The experts were speaking at a dialogue on the role of national human rights institutions, organised by the National Commission for Human Rights (NCHR), Asia Pacific Forum (APF) and Democracy Reporting International (DRI).
They noted that several human rights violations have largely been accepted by society as countermeasures to terrorism.
Some of these violations, they agreed, have been welcomed by many segments of society, such as the establishment of military courts, the resumption of the death penalty and the imposition of other stringent measures.
At the same time, some speakers said that the movements of ordinary citizens have been curtailed due to the fear of terror attacks, women’s rights have suffered and the nation has faced the violation of its economic rights.
Addressing the dialogue, Federal Minister for Human Rights Zahid Hamid said: “Terrorism has exposed multidimensional human rights challenges in Pakistan, and the government is striving to root out terrorism.”
He said that the establishment of an independent human rights institution shows the governments’ commitment to protect citizens’ rights in Pakistan, particularly the rights of women, children and minorities.
He vowed that the government would continue to support making the National Commission for Human Rights (NCHR) a functional body.
NCHR chairperson Ali Nawaz Chowhan said the creation of Pakistan was based on human rights and that they were therefore important. He called for making the body operational.
“Currently, NCHR is getting strength internationally from UN human rights mechanisms, APF, German human rights institutions and locally, from the civil society,” Mr Chowhan said.
NCHR was established six months ago, to assist the government in fulfilling its international obligations, particularly in reporting to treaty bodies regularly and with more accuracy.
“We are a new body with very limited resources, but we have made significant progress and are constantly monitoring the human rights situation in the country,” Mr Chowhan said.
Speakers said Pakistan should learn from Germany’s example of upholding human rights.
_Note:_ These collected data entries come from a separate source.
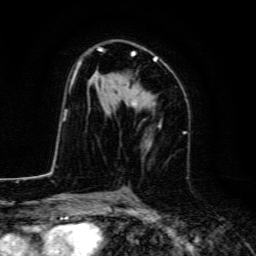
Breast MRI, one axial slice; slice 83 of 134 in the series (ordered by position); cropped to one breast; dynamic contrast-enhanced series, time point 2 of 6 at this slice position (early post-contrast); 3 T; TE 4.7 ms, TR 9 ms; 1.2 mm slice thickness; 256 × 256 image matrix, field of view 160 × 160 mm. Female patient.
Outlined on this slice (semi-automatic segmentation, software-assisted and operator-edited):
- enhancing-tissue mask used for the functional tumour volume (all voxels passing the contrast-enhancement thresholds inside the analysis volume; usually the tumour): box from (x=71, y=46) to (x=157, y=110) px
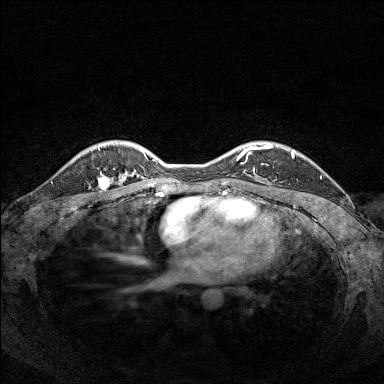
Breast MRI (dynamic contrast-enhanced), one axial slice; slice 115 of 160 in the series (ordered by position); dynamic contrast-enhanced series, time point 2 of 7 at this slice position (early post-contrast); 1.5 T; TE 1.8 ms, TR 5 ms; 1 mm slice thickness; 384 × 384 image matrix. Female patient.
Outlined on this slice (semi-automatic segmentation, software-assisted and operator-edited):
- enhancing-tissue mask used for the functional tumour volume (all voxels passing the contrast-enhancement thresholds inside the analysis volume; usually the tumour): bounding box (x1, y1, x2, y2) in pixels: (97, 169, 118, 187)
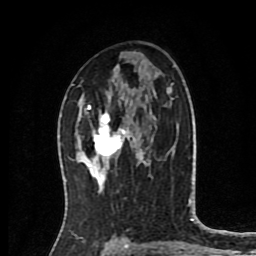
Breast MRI (dynamic contrast-enhanced), one axial slice. Position 47 of 80 along the scan axis. Cropped to one breast. Dynamic contrast-enhanced series, time point 2 of 8 at this slice position (early post-contrast). 1.5 T. TE 4.2 ms, TR 7 ms. 256 × 256 image matrix. Female patient.
Structures marked on this image (semi-automatically segmented with operator editing):
- enhancing-tissue mask used for the functional tumour volume (all voxels passing the contrast-enhancement thresholds inside the analysis volume; usually the tumour): box from (x=78, y=104) to (x=136, y=167) px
German ambassador Ina Lepal termed the establishment of NCHR a landmark development for Pakistan.
“It demonstrates Pakistan’s commitment to ensure compliance on international human rights obligations,” she said, “The institution is required to be provided with resources, develop an action plan and build relationships with stakeholders, including civil society.”
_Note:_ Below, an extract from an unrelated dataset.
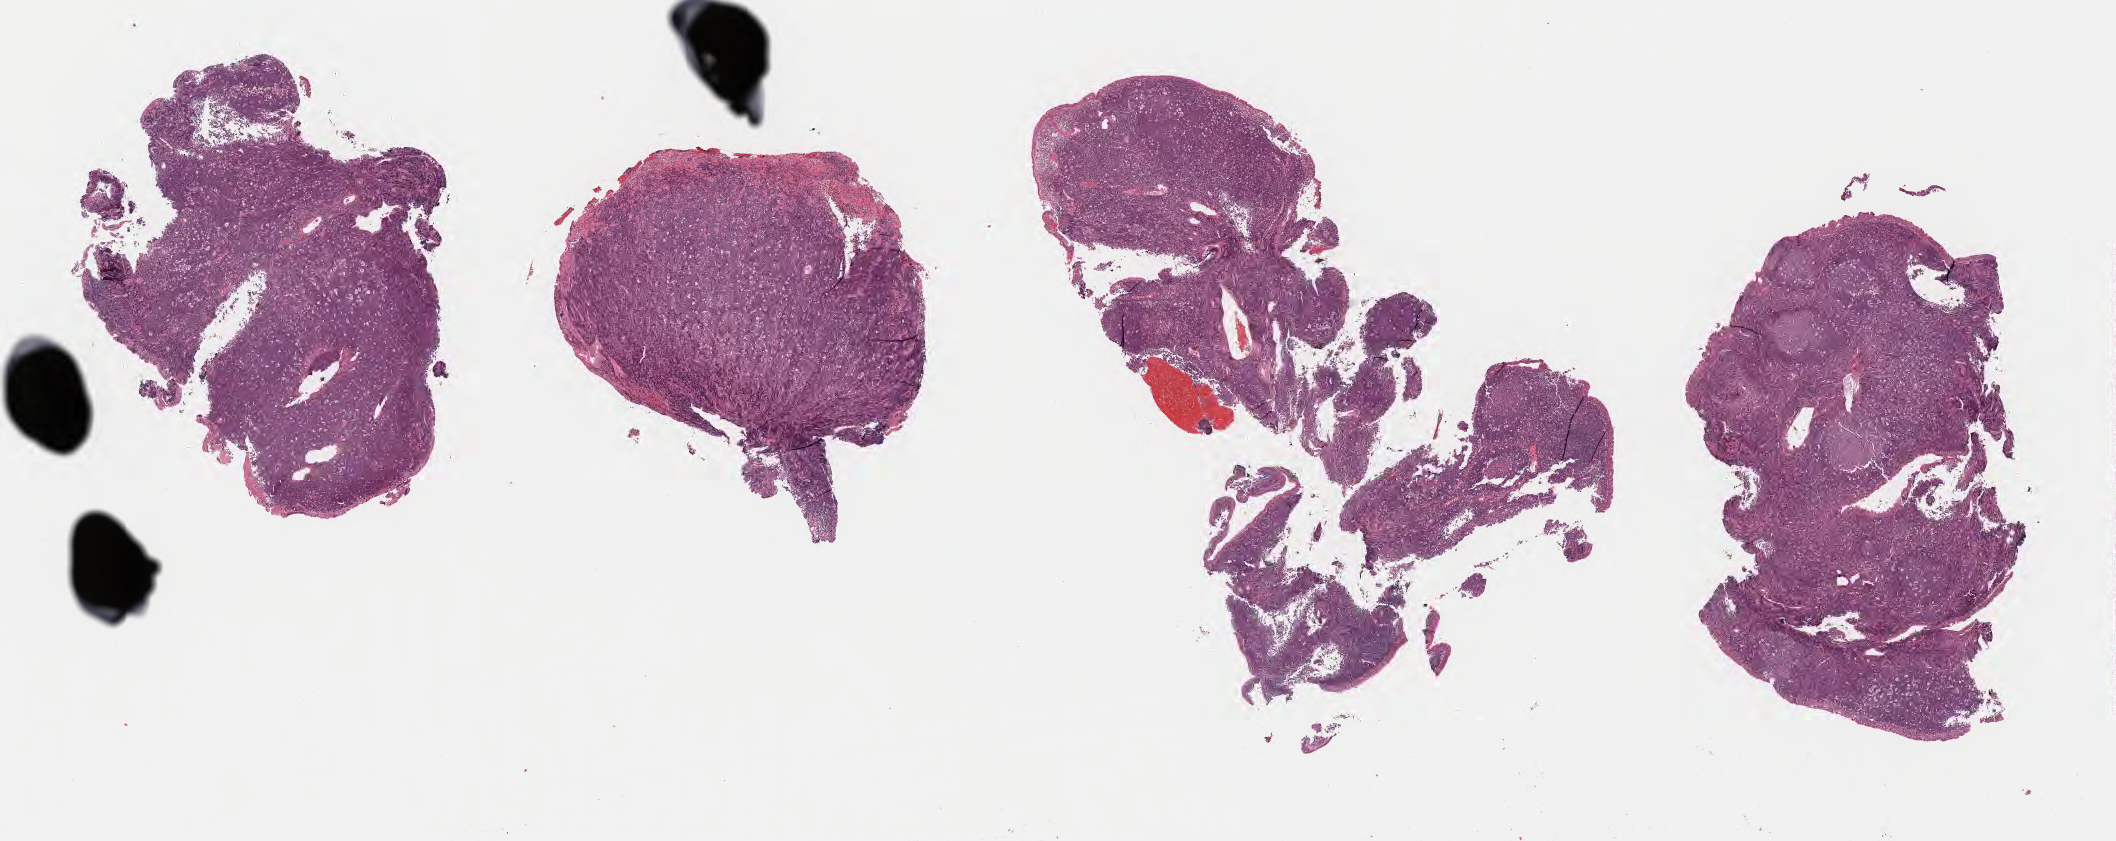
Whole-slide image, hematoxylin and eosin (H&E) stain — low-resolution overview of the scanned area, about 17.1 x 6.8 mm; tumor tissue. Patient: male, age at initial diagnosis 5 years.
Diagnosis: Burkitt lymphoma, NOS.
DRI team leader Zulfiqar Shah lauded the partnership of NCHR with APF, which is an autonomous network of 22 human rights institutions in the Asia Pacific region.
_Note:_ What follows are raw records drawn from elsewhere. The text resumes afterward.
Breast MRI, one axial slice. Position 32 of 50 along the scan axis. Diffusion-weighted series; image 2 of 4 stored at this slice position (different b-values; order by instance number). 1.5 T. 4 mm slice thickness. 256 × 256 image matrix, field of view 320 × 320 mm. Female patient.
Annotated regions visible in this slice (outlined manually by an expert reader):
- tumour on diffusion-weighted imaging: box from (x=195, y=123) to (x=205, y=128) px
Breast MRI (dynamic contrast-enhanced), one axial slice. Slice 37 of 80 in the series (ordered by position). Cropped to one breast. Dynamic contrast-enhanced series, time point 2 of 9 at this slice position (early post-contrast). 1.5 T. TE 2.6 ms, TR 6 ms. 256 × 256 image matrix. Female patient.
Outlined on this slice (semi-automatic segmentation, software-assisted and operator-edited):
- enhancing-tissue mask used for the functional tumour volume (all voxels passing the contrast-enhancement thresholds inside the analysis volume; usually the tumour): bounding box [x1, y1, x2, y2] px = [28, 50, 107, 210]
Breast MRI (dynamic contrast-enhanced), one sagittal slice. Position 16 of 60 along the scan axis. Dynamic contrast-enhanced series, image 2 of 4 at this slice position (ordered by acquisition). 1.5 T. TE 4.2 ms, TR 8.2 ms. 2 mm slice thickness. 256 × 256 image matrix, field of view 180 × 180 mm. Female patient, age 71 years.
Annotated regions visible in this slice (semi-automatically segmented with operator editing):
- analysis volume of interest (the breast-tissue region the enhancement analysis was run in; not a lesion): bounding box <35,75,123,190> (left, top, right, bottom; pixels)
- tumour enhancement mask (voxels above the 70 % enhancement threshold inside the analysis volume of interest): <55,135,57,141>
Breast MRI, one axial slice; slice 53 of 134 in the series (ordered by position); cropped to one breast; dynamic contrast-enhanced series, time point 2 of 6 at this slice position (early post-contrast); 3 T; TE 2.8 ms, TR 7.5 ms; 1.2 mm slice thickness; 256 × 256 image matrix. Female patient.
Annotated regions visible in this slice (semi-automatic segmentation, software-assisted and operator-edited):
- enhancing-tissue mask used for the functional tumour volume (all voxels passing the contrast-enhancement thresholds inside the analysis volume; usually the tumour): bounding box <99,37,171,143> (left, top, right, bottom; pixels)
Mr Shah said the partnership would help strengthen NCHR’s foundations, but emphasized that the body should be made operational as soon as possible.
He said the country needs strong institutional mechanisms for the protection of human rights and to improve the security situation, rather than compromising on citizens’ rights.
Zafarullah Khan of the Centre for Civic Education said that Pakistan’s first ever committee for the fundamental rights of citizens and minorities was constituted on August 12, 1947, and was headed by Mohammad Ali Jinnah.
He said a functioning and independent NCHR is expected to change the culture of the denial of rights in Pakistan.